▶ _TRY IT_
Out of the entries that follow, copy each line containing "Unmodified".

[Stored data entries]
Segment Open
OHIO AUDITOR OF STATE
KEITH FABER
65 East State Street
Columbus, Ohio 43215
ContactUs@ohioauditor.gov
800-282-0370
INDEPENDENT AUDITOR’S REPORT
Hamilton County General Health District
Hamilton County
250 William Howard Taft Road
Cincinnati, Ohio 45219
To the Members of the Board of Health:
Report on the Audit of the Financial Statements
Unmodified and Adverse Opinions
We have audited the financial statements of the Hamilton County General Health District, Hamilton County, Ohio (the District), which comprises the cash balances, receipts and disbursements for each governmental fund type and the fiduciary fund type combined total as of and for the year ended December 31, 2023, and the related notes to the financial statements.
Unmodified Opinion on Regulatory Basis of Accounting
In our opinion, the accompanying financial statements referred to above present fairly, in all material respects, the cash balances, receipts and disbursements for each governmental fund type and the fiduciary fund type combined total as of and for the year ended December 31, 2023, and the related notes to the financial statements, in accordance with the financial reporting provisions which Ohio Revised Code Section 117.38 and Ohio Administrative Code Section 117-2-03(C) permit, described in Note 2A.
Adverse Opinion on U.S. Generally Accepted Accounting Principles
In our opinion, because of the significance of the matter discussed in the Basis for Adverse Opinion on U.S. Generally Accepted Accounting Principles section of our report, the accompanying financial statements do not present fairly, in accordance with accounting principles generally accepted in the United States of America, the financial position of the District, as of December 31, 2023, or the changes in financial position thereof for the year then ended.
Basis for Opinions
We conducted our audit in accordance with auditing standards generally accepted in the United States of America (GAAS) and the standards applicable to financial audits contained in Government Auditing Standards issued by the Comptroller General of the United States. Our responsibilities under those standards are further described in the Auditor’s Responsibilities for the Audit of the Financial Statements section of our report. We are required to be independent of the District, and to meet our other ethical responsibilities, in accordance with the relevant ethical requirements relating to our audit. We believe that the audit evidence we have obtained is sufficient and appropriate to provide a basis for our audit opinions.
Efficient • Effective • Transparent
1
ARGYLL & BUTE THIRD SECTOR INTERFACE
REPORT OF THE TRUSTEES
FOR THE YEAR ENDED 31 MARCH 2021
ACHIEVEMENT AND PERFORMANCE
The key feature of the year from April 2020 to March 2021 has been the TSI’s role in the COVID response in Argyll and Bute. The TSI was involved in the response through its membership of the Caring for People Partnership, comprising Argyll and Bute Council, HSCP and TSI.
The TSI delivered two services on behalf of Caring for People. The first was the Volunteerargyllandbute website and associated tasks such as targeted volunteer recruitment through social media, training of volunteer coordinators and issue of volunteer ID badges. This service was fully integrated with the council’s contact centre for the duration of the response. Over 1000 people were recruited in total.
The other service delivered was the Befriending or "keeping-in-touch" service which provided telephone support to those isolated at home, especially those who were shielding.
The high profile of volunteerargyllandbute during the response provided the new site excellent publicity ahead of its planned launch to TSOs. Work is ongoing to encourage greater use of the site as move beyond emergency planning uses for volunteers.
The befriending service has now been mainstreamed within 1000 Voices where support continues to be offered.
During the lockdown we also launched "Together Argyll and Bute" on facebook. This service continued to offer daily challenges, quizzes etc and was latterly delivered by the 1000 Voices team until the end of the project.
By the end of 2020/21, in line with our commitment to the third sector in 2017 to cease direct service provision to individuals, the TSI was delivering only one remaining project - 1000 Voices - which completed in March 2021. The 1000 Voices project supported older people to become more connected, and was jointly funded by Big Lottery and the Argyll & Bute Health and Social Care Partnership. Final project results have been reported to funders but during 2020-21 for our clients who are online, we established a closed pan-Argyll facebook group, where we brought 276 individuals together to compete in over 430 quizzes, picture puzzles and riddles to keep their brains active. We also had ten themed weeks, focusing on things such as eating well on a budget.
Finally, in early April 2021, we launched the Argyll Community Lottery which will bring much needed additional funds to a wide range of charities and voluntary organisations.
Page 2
Segment Closed
▶ _SOLUTION TO THIS EXERCISE_
Unmodified and Adverse Opinions
Unmodified Opinion on Regulatory Basis of Accounting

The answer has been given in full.